Among the entries below, find the lines with the word "initial" and return them.

---------- SUPPLIED ENTRIES

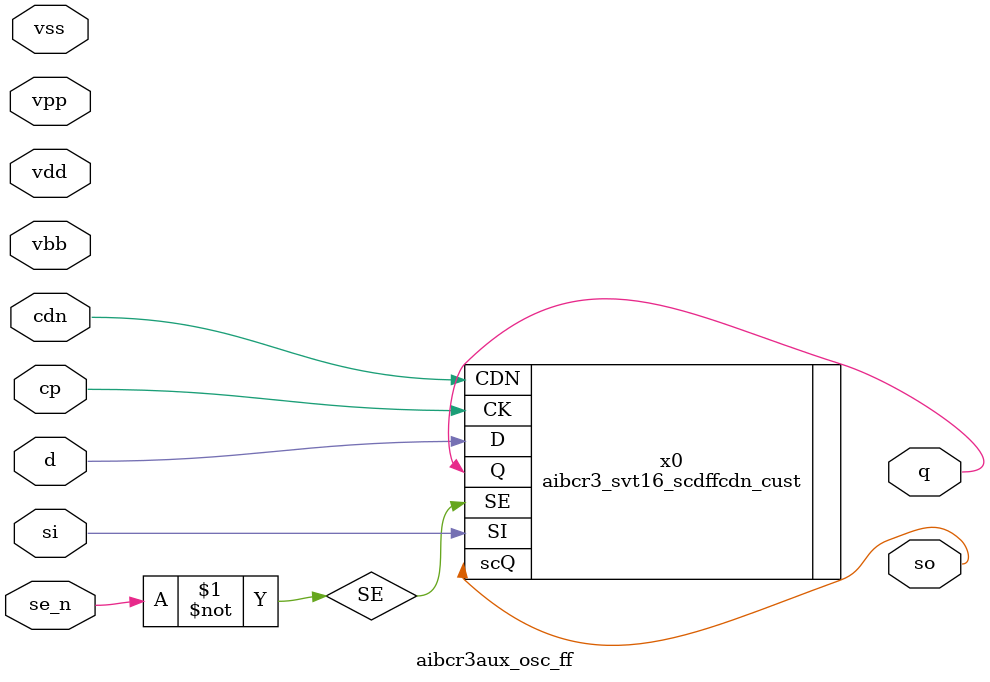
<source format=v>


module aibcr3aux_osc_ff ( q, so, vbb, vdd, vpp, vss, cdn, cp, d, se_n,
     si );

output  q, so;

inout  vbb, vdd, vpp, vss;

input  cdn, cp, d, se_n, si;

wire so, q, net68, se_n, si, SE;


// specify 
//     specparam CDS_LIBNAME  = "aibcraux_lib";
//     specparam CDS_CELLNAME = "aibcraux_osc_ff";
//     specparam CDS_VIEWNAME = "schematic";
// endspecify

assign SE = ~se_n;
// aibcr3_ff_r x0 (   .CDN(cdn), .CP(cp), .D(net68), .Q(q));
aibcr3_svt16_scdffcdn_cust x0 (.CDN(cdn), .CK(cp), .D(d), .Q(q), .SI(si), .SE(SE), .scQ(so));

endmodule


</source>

--------------------
---------- SUPPLIED ENTRIES

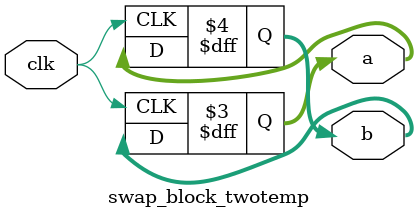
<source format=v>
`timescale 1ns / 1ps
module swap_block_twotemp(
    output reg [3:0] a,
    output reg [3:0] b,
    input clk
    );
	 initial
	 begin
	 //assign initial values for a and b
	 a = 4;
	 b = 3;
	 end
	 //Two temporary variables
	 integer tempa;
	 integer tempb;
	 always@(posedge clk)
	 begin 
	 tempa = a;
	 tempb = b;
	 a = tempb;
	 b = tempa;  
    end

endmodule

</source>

--------------------
---------- SUPPLIED ENTRIES

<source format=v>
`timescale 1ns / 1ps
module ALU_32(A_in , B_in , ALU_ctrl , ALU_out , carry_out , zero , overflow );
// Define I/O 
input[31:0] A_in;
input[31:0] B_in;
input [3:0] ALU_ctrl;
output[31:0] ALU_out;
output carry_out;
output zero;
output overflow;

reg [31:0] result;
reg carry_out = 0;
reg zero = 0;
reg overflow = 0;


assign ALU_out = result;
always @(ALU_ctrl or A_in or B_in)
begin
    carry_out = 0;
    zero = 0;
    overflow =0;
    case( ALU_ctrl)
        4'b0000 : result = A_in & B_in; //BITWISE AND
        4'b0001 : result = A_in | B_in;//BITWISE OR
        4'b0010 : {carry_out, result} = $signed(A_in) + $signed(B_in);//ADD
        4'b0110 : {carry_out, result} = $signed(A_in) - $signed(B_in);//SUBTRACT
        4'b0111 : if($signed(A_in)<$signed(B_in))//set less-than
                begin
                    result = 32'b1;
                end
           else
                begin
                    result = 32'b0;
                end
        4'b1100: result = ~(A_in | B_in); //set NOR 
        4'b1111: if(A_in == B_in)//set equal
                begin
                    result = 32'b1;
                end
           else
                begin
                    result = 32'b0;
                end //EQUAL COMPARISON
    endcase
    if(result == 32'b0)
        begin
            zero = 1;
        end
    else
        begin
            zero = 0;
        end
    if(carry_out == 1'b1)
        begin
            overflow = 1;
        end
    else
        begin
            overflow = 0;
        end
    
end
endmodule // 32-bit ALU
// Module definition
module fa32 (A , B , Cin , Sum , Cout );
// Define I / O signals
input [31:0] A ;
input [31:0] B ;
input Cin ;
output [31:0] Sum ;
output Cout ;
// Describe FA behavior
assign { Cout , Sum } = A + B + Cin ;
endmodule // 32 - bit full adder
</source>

--------------------

* ANSWER TO THIS EXERCISE:
	 initial
	 //assign initial values for a and b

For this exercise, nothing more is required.